**Extracted material:**
═══

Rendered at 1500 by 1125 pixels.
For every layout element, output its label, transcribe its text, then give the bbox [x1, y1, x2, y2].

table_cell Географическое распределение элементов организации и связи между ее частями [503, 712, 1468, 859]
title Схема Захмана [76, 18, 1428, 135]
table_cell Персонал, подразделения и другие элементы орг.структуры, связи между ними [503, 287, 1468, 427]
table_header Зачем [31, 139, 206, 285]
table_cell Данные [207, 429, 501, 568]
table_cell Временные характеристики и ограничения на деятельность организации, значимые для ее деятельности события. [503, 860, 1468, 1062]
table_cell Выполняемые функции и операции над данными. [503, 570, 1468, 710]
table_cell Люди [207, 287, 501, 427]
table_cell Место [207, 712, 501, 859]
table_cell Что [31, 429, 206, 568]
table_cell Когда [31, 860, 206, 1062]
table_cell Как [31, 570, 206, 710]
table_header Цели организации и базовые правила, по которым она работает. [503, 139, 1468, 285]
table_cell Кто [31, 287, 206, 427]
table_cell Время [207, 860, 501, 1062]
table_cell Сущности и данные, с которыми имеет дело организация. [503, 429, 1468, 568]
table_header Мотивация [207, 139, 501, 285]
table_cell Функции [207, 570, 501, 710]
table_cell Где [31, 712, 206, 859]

═══

**About this exercise:**
Exactly as written, copy out all the entries above.

**Solution:**
Rendered at 1500 by 1125 pixels.
For every layout element, output its label, transcribe its text, then give the bbox [x1, y1, x2, y2].

table_cell Географическое распределение элементов организации и связи между ее частями [503, 712, 1468, 859]
title Схема Захмана [76, 18, 1428, 135]
table_cell Персонал, подразделения и другие элементы орг.структуры, связи между ними [503, 287, 1468, 427]
table_header Зачем [31, 139, 206, 285]
table_cell Данные [207, 429, 501, 568]
table_cell Временные характеристики и ограничения на деятельность организации, значимые для ее деятельности события. [503, 860, 1468, 1062]
table_cell Выполняемые функции и операции над данными. [503, 570, 1468, 710]
table_cell Люди [207, 287, 501, 427]
table_cell Место [207, 712, 501, 859]
table_cell Что [31, 429, 206, 568]
table_cell Когда [31, 860, 206, 1062]
table_cell Как [31, 570, 206, 710]
table_header Цели организации и базовые правила, по которым она работает. [503, 139, 1468, 285]
table_cell Кто [31, 287, 206, 427]
table_cell Время [207, 860, 501, 1062]
table_cell Сущности и данные, с которыми имеет дело организация. [503, 429, 1468, 568]
table_header Мотивация [207, 139, 501, 285]
table_cell Функции [207, 570, 501, 710]
table_cell Где [31, 712, 206, 859]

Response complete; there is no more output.